Saved entries
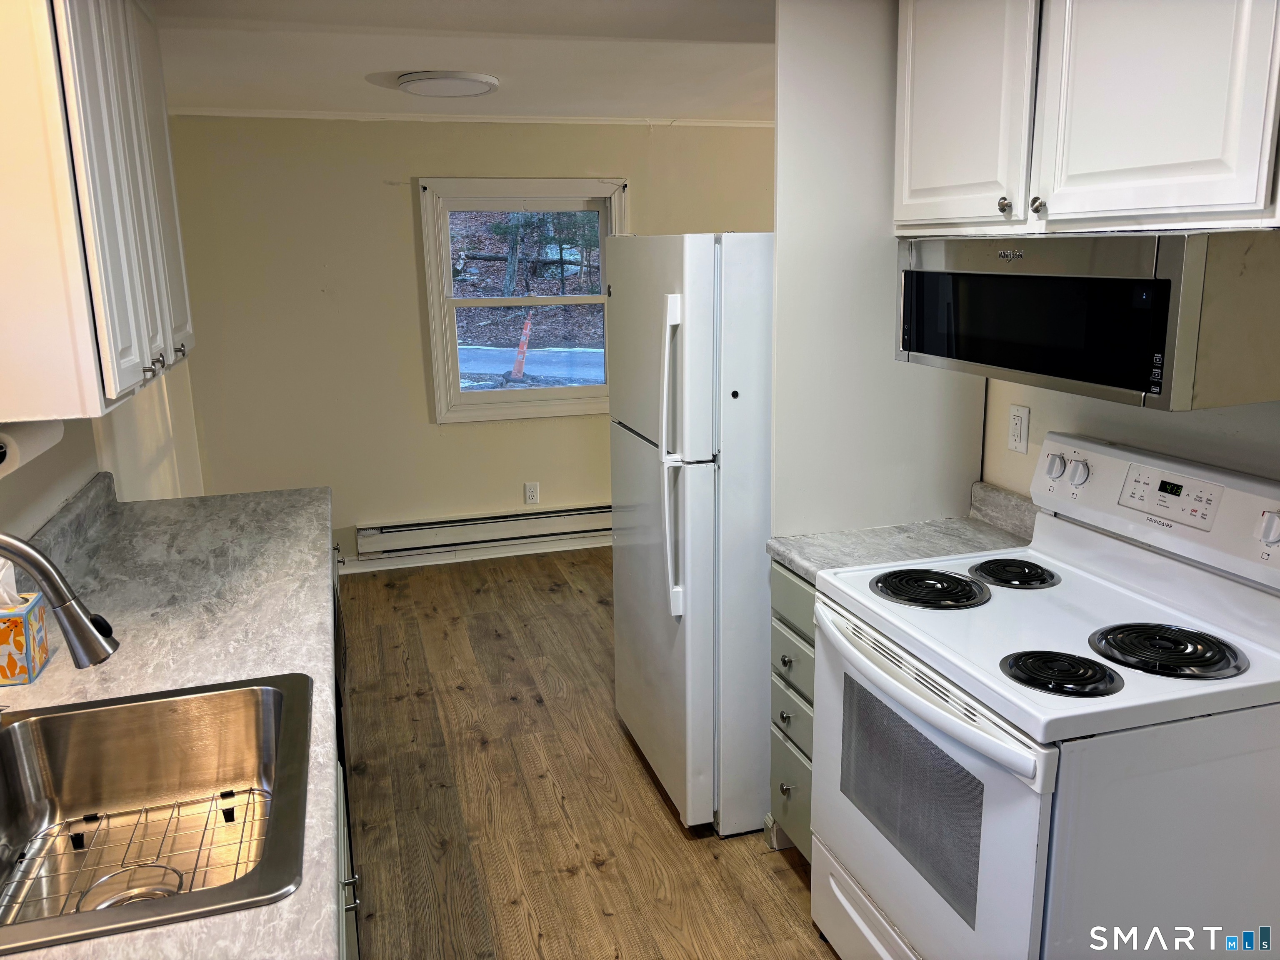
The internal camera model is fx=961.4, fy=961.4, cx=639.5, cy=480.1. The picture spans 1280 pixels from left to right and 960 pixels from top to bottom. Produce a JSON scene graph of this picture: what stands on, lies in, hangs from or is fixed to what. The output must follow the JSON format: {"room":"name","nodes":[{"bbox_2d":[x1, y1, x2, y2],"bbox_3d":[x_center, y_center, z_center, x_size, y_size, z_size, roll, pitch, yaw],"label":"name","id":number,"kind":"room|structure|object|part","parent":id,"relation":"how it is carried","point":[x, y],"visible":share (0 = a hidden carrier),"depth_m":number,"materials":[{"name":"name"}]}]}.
{"room":"kitchen","nodes":[
{"label":"kitchen","id":0,"kind":"room"},
{"bbox_2d":[0,357,204,548],"bbox_3d":[-1.410,0.091,1.879,0.139,2.284,5.908,-5,14,-15],"label":"left wall","id":1,"kind":"structure","parent":0,"point":[93,463],"depth_m":3.16,"materials":[{"name":"beige paint"}]},
{"bbox_2d":[0,0,192,426],"bbox_3d":[-1.282,-0.693,2.134,0.350,0.976,1.126,-5,14,-15],"label":"upper cabinet","id":2,"kind":"object","parent":1,"relation":"attached to","point":[126,342],"visible":0.99,"depth_m":1.77,"materials":[{"name":"white paint"}]},
{"bbox_2d":[0,418,63,477],"bbox_3d":[-1.181,-0.078,1.818,0.097,0.105,0.324,-5,14,-15],"label":"paper towel roll","id":3,"kind":"object","parent":2,"relation":"attached to","point":[56,431],"visible":0.82,"depth_m":1.78,"materials":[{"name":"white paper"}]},
{"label":"knob","id":4,"kind":"part","parent":2,"relation":"part of","materials":[{"name":"silver metal"}]},
{"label":"knob","id":5,"kind":"part","parent":2,"relation":"part of","materials":[{"name":"silver metal"}]},
{"bbox_2d":[145,0,784,121],"bbox_3d":[0.444,-1.217,1.932,4.143,0.107,6.551,-5,14,-15],"label":"ceiling","id":6,"kind":"structure","parent":0,"point":[361,71],"depth_m":3.36,"materials":[{"name":"white paint"}]},
{"bbox_2d":[395,70,499,97],"bbox_3d":[-0.766,-1.573,3.825,0.393,0.045,0.391,-5,14,-15],"label":"ceiling light","id":7,"kind":"object","parent":6,"relation":"attached to","point":[473,79],"visible":0.98,"depth_m":3.72,"materials":[{"name":"white plastic"}]},
{"bbox_2d":[157,113,777,573],"bbox_3d":[-0.333,-0.748,5.287,4.013,2.330,0.136,-5,14,-15],"label":"back wall","id":8,"kind":"structure","parent":0,"point":[398,208],"depth_m":4.93,"materials":[{"name":"beige paint"}]},
{"bbox_2d":[166,108,779,127],"bbox_3d":[-0.537,-1.798,4.754,3.198,0.039,0.046,-5,14,-15],"label":"crown molding","id":9,"kind":"structure","parent":8,"relation":"attached to","point":[618,122],"depth_m":4.73,"materials":[{"name":"white paint"}]},
{"bbox_2d":[342,535,608,573],"bbox_3d":[-0.481,0.371,5.410,3.538,0.091,0.016,-5,14,-15],"label":"baseboard","id":10,"kind":"structure","parent":8,"relation":"attached to","point":[499,555],"depth_m":5.32,"materials":[{"name":"white paint"}]},
{"bbox_2d":[356,502,611,558],"bbox_3d":[-0.625,0.251,5.333,1.801,0.162,0.065,-5,14,-15],"label":"baseboard heater","id":11,"kind":"object","parent":8,"relation":"attached to","point":[441,538],"visible":0.86,"depth_m":5.24,"materials":[{"name":"white metal"}]},
{"bbox_2d":[417,177,627,424],"bbox_3d":[-0.594,-0.945,5.214,1.060,1.277,0.142,-5,14,-15],"label":"window","id":12,"kind":"structure","parent":8,"relation":"in","point":[571,391],"depth_m":5.18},
{"bbox_2d":[523,481,539,504],"bbox_3d":[-0.599,0.070,5.331,0.072,0.117,0.009,-5,14,-15],"label":"wall outlet","id":13,"kind":"object","parent":8,"relation":"attached to","point":[531,493],"visible":0.99,"depth_m":5.33,"materials":[{"name":"white plastic"}]},
{"bbox_2d":[338,548,840,959],"bbox_3d":[0.651,1.126,2.461,4.642,0.068,6.860,-5,14,-15],"label":"floor","id":14,"kind":"structure","parent":0,"point":[571,880],"depth_m":2.97,"materials":[{"name":"brown wood"}]},
{"bbox_2d":[330,535,359,959],"bbox_3d":[-0.917,0.818,1.941,0.694,0.851,2.559,-5,14,-15],"label":"base cabinet","id":15,"kind":"object","parent":14,"relation":"on","point":[348,907],"visible":0.04,"depth_m":1.85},
{"bbox_2d":[0,479,339,959],"bbox_3d":[-0.843,0.423,1.478,0.655,0.048,3.399,-5,14,-15],"label":"countertop","id":16,"kind":"structure","parent":15,"relation":"on","point":[216,921],"depth_m":1.91,"materials":[{"name":"grey laminate"}]},
{"bbox_2d":[0,577,49,687],"bbox_3d":[-1.156,0.250,1.731,0.116,0.200,0.144,-5,14,-15],"label":"tissue box","id":17,"kind":"object","parent":16,"relation":"on","point":[14,625],"visible":0.99,"depth_m":1.71,"materials":[{"name":"multicoloured cardboard"}]},
{"bbox_2d":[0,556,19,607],"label":"tissue","id":18,"kind":"object","parent":17,"relation":"in","point":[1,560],"visible":0.89,"depth_m":1.72,"materials":[{"name":"white paper"}]},
{"bbox_2d":[0,530,119,668],"bbox_3d":[-0.888,0.239,1.295,0.320,0.377,0.141,-5,14,-15],"label":"faucet","id":19,"kind":"object","parent":16,"relation":"on","point":[96,638],"visible":1,"depth_m":1.31,"materials":[{"name":"silver metal"}]},
{"bbox_2d":[0,672,312,956],"bbox_3d":[-0.768,0.536,1.376,0.570,0.188,0.616,-5,14,-15],"label":"sink","id":20,"kind":"object","parent":16,"relation":"in","point":[86,719],"visible":0.89,"depth_m":1.58,"materials":[{"name":"silver metal"}]},
{"bbox_2d":[0,786,266,923],"bbox_3d":[-0.753,0.589,1.478,0.347,0.031,0.343,-5,14,-15],"label":"sink grid","id":21,"kind":"object","parent":20,"relation":"in","point":[253,791],"visible":0.74,"depth_m":1.51,"materials":[{"name":"silver metal"}]},
{"bbox_2d":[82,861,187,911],"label":"sink drain","id":22,"kind":"object","parent":20,"relation":"in","point":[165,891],"visible":0.36,"depth_m":1.44,"materials":[{"name":"silver metal"}]},
{"bbox_2d":[607,232,776,835],"bbox_3d":[0.371,0.098,3.001,0.856,1.692,0.764,-5,14,-15],"label":"refrigerator","id":23,"kind":"object","parent":14,"relation":"on","point":[701,297],"visible":0.58,"depth_m":2.64,"materials":[{"name":"white metal"}]},
{"bbox_3d":[0.088,-0.048,2.603,0.076,0.805,0.103,-5,14,-15],"label":"refrigerator handles","id":24,"kind":"part","parent":23,"relation":"part of","materials":[{"name":"white plastic"}]},
{"bbox_2d":[768,562,818,859],"bbox_3d":[0.672,0.630,2.510,0.654,0.858,0.378,-5,14,-15],"label":"drawer cabinet","id":25,"kind":"object","parent":14,"relation":"on","point":[809,638],"visible":0.08,"depth_m":2.46,"materials":[{"name":"grey paint"}]},
{"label":"knob","id":26,"kind":"part","parent":25,"relation":"part of","materials":[{"name":"metal"}]},
{"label":"knob","id":27,"kind":"part","parent":25,"relation":"part of","materials":[{"name":"metal"}]},
{"bbox_3d":[0.390,0.816,2.566,0.032,0.033,0.035,-5,14,-15],"label":"knob","id":28,"kind":"part","parent":25,"relation":"part of","materials":[{"name":"silver metal"}]},
{"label":"drawer","id":29,"kind":"part","parent":25,"relation":"part of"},
{"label":"drawer","id":30,"kind":"part","parent":25,"relation":"part of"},
{"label":"drawer","id":31,"kind":"part","parent":25,"relation":"part of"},
{"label":"drawer","id":32,"kind":"part","parent":25,"relation":"part of","materials":[{"name":"paint"}]},
{"bbox_2d":[767,482,1042,586],"bbox_3d":[0.713,0.145,2.428,0.675,0.132,0.397,-5,14,-15],"label":"countertop","id":33,"kind":"structure","parent":25,"relation":"on","point":[777,549],"depth_m":2.47,"materials":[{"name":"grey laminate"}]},
{"bbox_2d":[809,432,1279,959],"bbox_3d":[0.812,0.592,1.978,0.732,1.201,0.786,-5,14,-15],"label":"electric stove","id":34,"kind":"object","parent":14,"relation":"on","point":[942,711],"visible":0.99,"depth_m":1.76,"materials":[{"name":"white metal"}]},
{"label":"storage drawer","id":35,"kind":"part","parent":34,"relation":"part of","materials":[{"name":"white metal"}]},
{"bbox_3d":[0.514,0.665,1.973,0.065,0.612,0.765,-5,14,-15],"label":"oven door","id":36,"kind":"part","parent":34,"relation":"part of","materials":[{"name":"white metal"}]},
{"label":"oven handle","id":37,"kind":"part","parent":34,"relation":"part of","materials":[{"name":"white plastic"}]},
{"bbox_3d":[0.643,0.232,2.185,0.223,0.032,0.241,-5,14,-15],"label":"burner","id":38,"kind":"part","parent":34,"relation":"part of","materials":[{"name":"black metal"}]},
{"bbox_3d":[0.852,0.208,2.258,0.175,0.030,0.205,-5,14,-15],"label":"burner","id":39,"kind":"part","parent":34,"relation":"part of","materials":[{"name":"black metal"}]},
{"bbox_3d":[0.964,-0.036,2.256,0.039,0.052,0.050,-5,14,-15],"label":"knob","id":40,"kind":"part","parent":34,"relation":"part of","materials":[{"name":"plastic"}]},
{"bbox_3d":[0.762,0.337,1.756,0.177,0.031,0.187,-5,14,-15],"label":"burner","id":41,"kind":"part","parent":34,"relation":"part of","materials":[{"name":"black metal"}]},
{"bbox_3d":[0.989,-0.016,2.191,0.037,0.053,0.049,-5,14,-15],"label":"knob","id":42,"kind":"part","parent":34,"relation":"part of","materials":[{"name":"plastic"}]},
{"bbox_3d":[1.119,0.052,2.063,0.137,0.197,0.739,-5,14,-15],"label":"control panel","id":43,"kind":"part","parent":34,"relation":"part of","materials":[{"name":"white plastic"}]},
{"bbox_3d":[0.975,0.310,1.827,0.216,0.033,0.221,-5,14,-15],"label":"burner","id":44,"kind":"part","parent":34,"relation":"part of","materials":[{"name":"black metal"}]},
{"bbox_3d":[1.151,0.085,1.763,0.037,0.056,0.048,-5,14,-15],"label":"knob","id":45,"kind":"part","parent":34,"relation":"part of","materials":[{"name":"plastic"}]},
{"bbox_2d":[772,0,987,537],"bbox_3d":[0.637,-0.160,2.654,0.623,2.283,0.094,-5,14,-15],"label":"partition wall","id":46,"kind":"structure","parent":0,"point":[783,251],"depth_m":2.50,"materials":[{"name":"white paint"}]},
{"bbox_2d":[979,376,1279,500],"bbox_3d":[1.422,0.133,1.251,0.124,2.350,3.631,-5,14,-15],"label":"right wall","id":47,"kind":"structure","parent":0,"point":[1095,401],"depth_m":2.18,"materials":[{"name":"beige paint"}]},
{"bbox_2d":[1007,403,1030,453],"bbox_3d":[0.986,-0.135,2.508,0.009,0.118,0.073,-5,14,-15],"label":"wall outlet","id":48,"kind":"object","parent":47,"relation":"attached to","point":[1021,439],"visible":0.98,"depth_m":2.50,"materials":[{"name":"white plastic"}]},
{"bbox_2d":[894,0,1279,238],"bbox_3d":[0.913,-0.813,1.852,0.358,0.649,1.050,-5,14,-15],"label":"upper cabinet","id":49,"kind":"object","parent":47,"relation":"attached to","point":[1233,203],"visible":0.98,"depth_m":1.73,"materials":[{"name":"white paint"}]},
{"bbox_3d":[0.689,-0.866,2.113,0.056,0.671,0.408,-5,14,-15],"label":"cabinet door","id":50,"kind":"part","parent":49,"relation":"part of","materials":[{"name":"white paint"}]},
{"bbox_2d":[893,228,1279,410],"bbox_3d":[0.911,-0.345,1.911,0.424,0.285,0.780,-5,14,-15],"label":"microwave","id":51,"kind":"object","parent":49,"relation":"attached to","point":[1138,375],"visible":0.99,"depth_m":1.62,"materials":[{"name":"metal"}]},
{"label":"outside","id":52,"kind":"structure","parent":0,"visible":0},
{"bbox_2d":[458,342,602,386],"label":"road","id":53,"kind":"structure","parent":52,"point":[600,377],"materials":[{"name":"grey asphalt"}]},
{"label":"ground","id":54,"kind":"structure","parent":52,"visible":0},
{"bbox_2d":[507,315,534,380],"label":"traffic cone","id":55,"kind":"object","parent":54,"relation":"on","point":[520,361],"visible":0.91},
{"bbox_2d":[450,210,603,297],"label":"trees","id":56,"kind":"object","parent":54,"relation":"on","point":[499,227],"visible":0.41,"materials":[{"name":"brown plant"}]}
]}

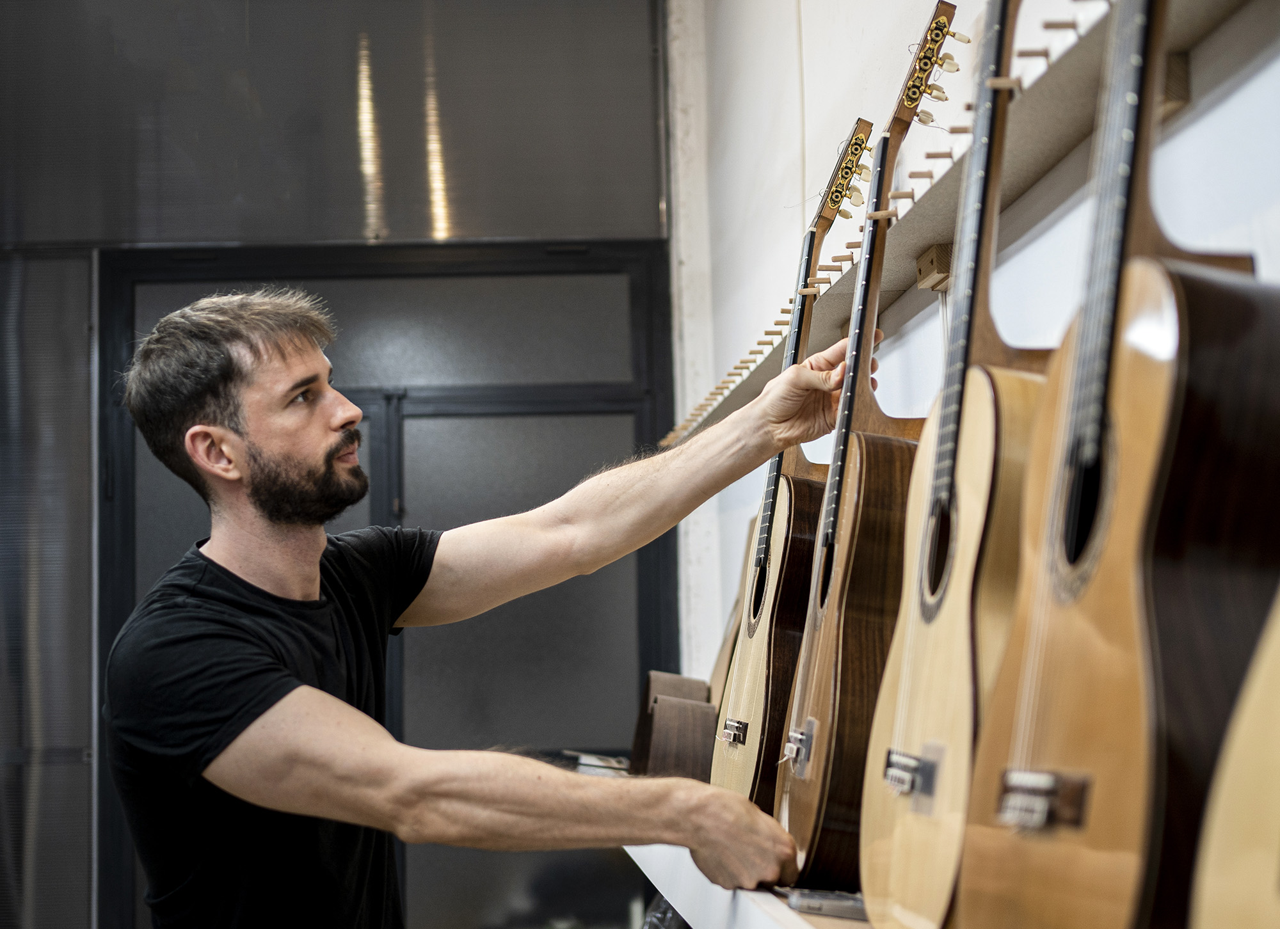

## [PROBLEM DETAILS]
Looking through the data above, copy out each line in which the string "door" occurs.

## [RESULT OF THE TASK]
{"bbox_3d":[0.514,0.665,1.973,0.065,0.612,0.765,-5,14,-15],"label":"oven door","id":36,"kind":"part","parent":34,"relation":"part of","materials":[{"name":"white metal"}]},
{"bbox_3d":[0.689,-0.866,2.113,0.056,0.671,0.408,-5,14,-15],"label":"cabinet door","id":50,"kind":"part","parent":49,"relation":"part of","materials":[{"name":"white paint"}]},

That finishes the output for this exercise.